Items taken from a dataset
>> Start

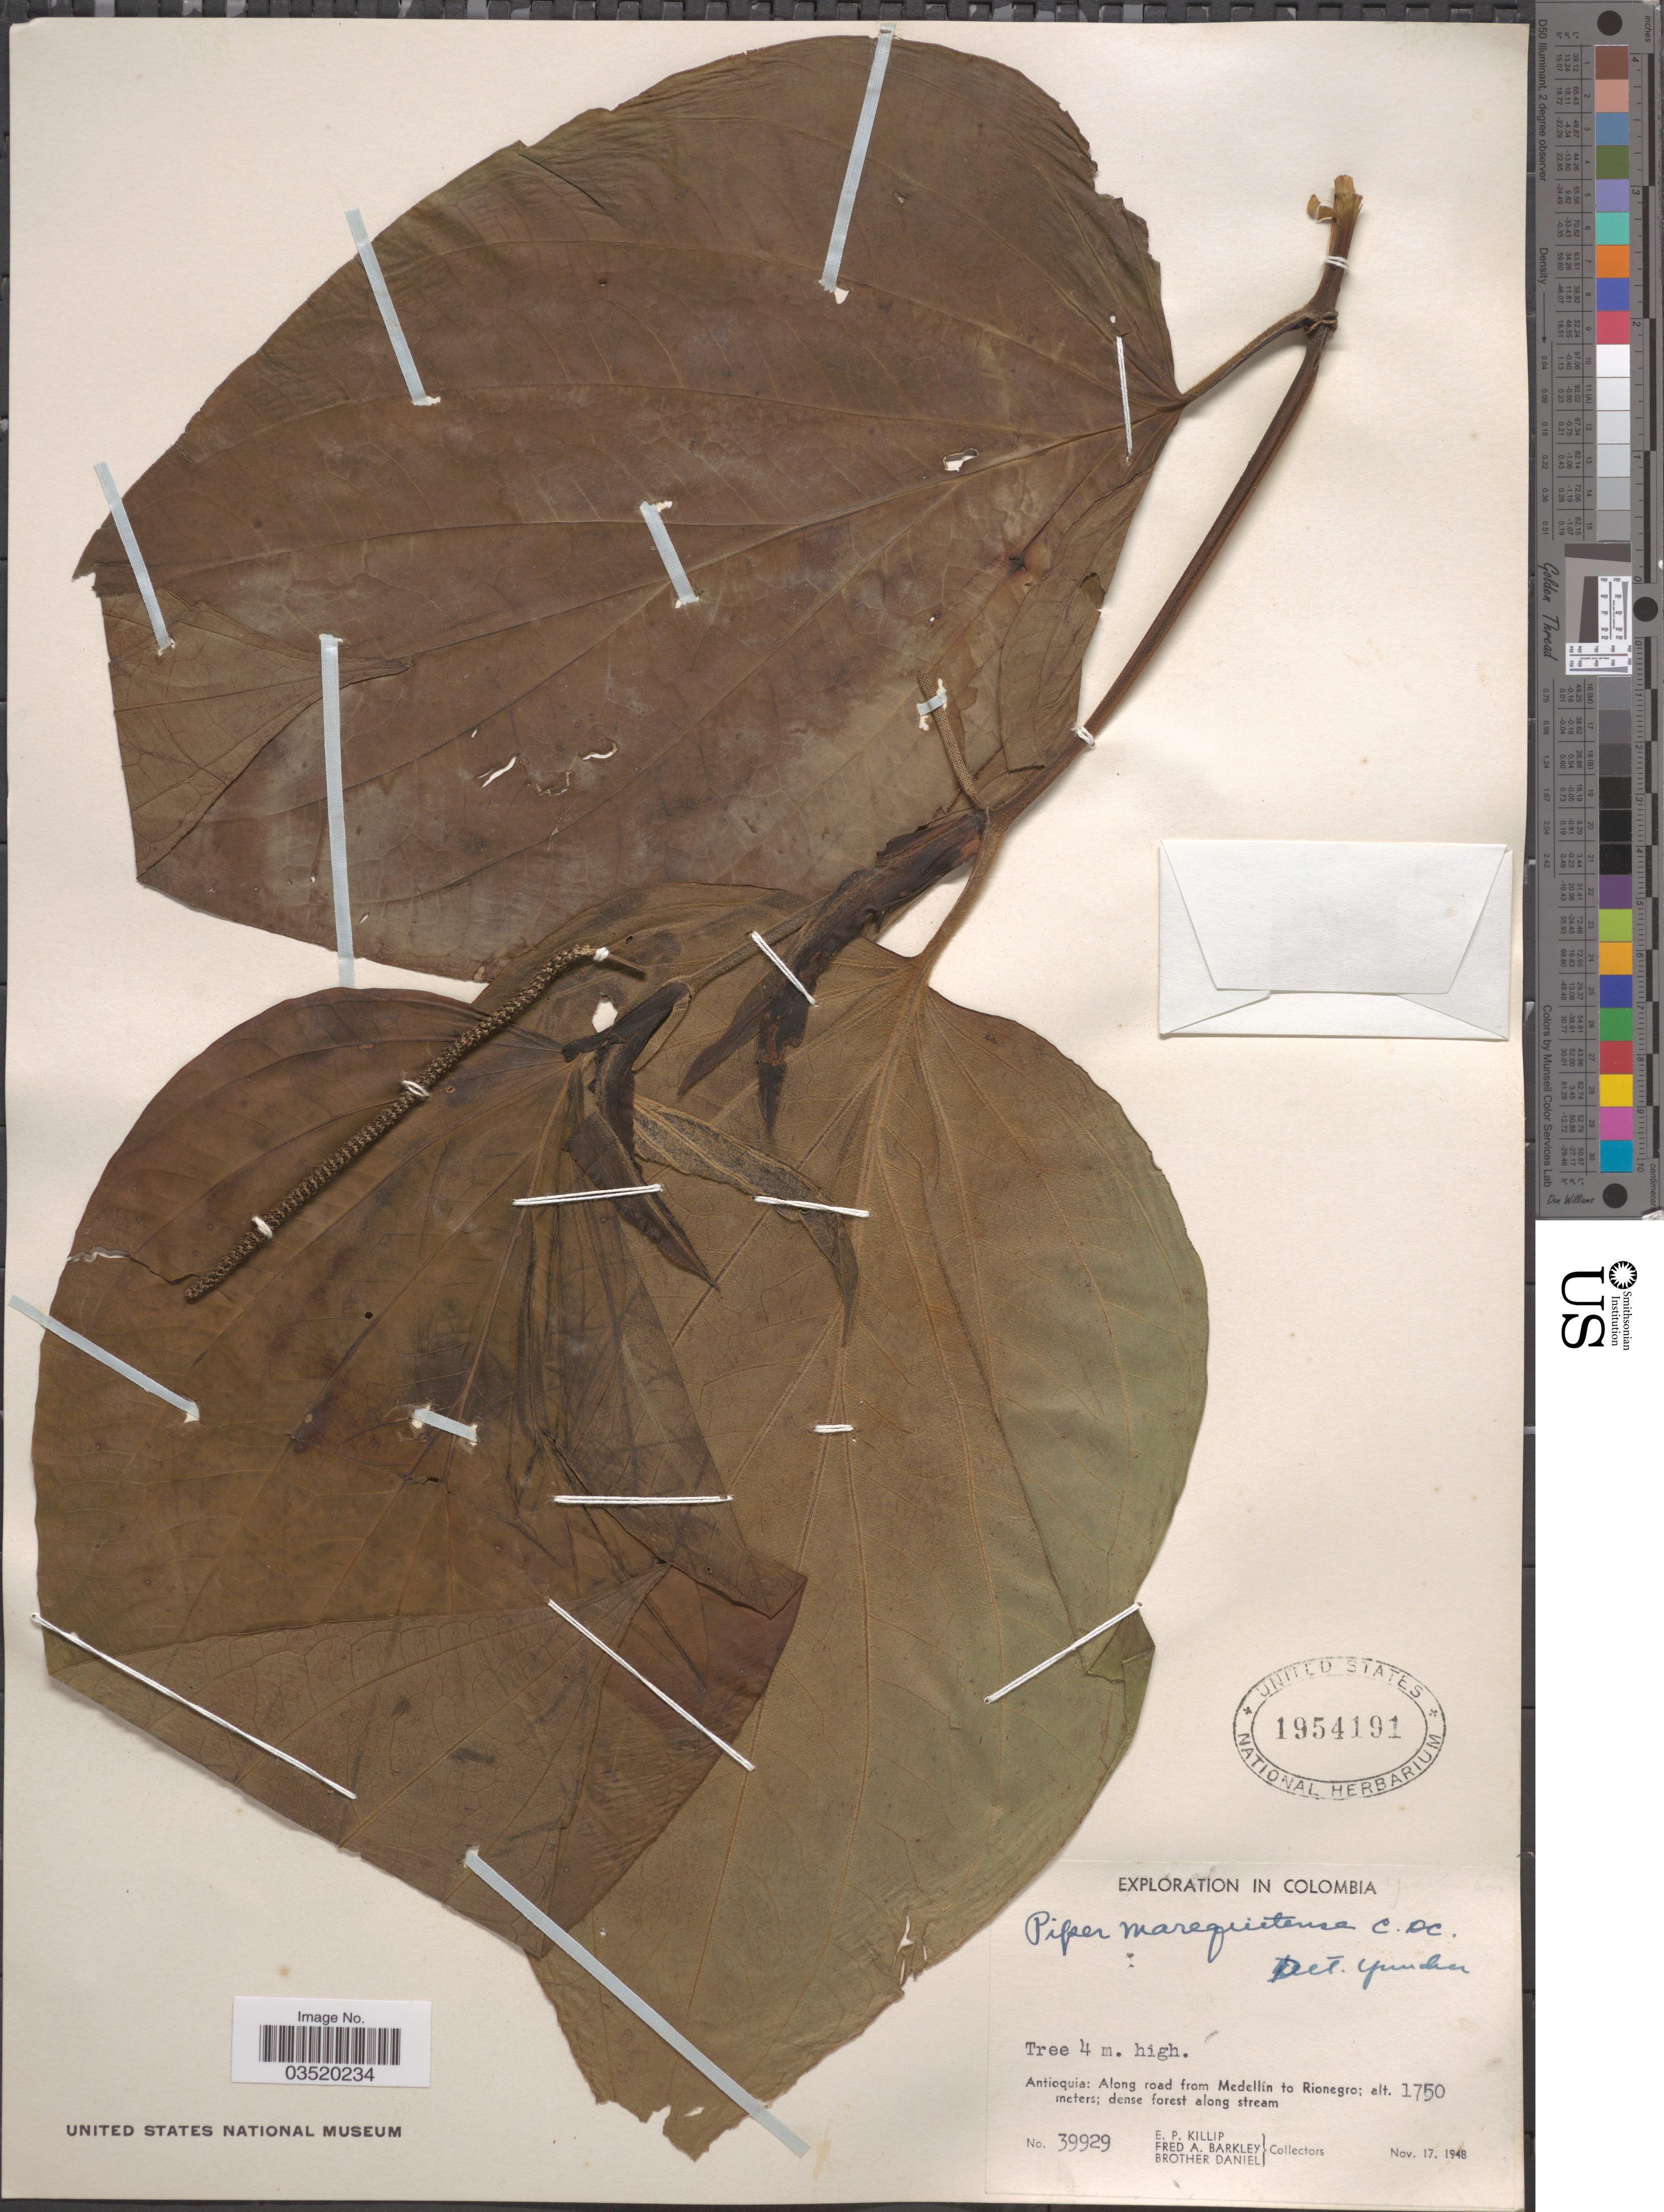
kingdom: Plantae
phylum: Tracheophyta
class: Magnoliopsida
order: Piperales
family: Piperaceae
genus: Piper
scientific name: Piper marequitense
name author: C. DC.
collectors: E. P. Killip, F. A. Barkley & Bro. Daniel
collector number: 39929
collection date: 1948-11-17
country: Colombia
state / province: Antioquia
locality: Antioquia: Along road from Medellín to Rionegro.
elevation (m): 1750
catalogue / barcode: US 1954191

>> End

• [Work to complete]
Render every line of the rows above as a numbered list with no blank lines, and leave the pictures out.

• [Output for this task]
1. kingdom: Plantae
2. phylum: Tracheophyta
3. class: Magnoliopsida
4. order: Piperales
5. family: Piperaceae
6. genus: Piper
7. scientific name: Piper marequitense
8. name author: C. DC.
9. collectors: E. P. Killip, F. A. Barkley & Bro. Daniel
10. collector number: 39929
11. collection date: 1948-11-17
12. country: Colombia
13. state / province: Antioquia
14. locality: Antioquia: Along road from Medellín to Rionegro.
15. elevation (m): 1750
16. catalogue / barcode: US 1954191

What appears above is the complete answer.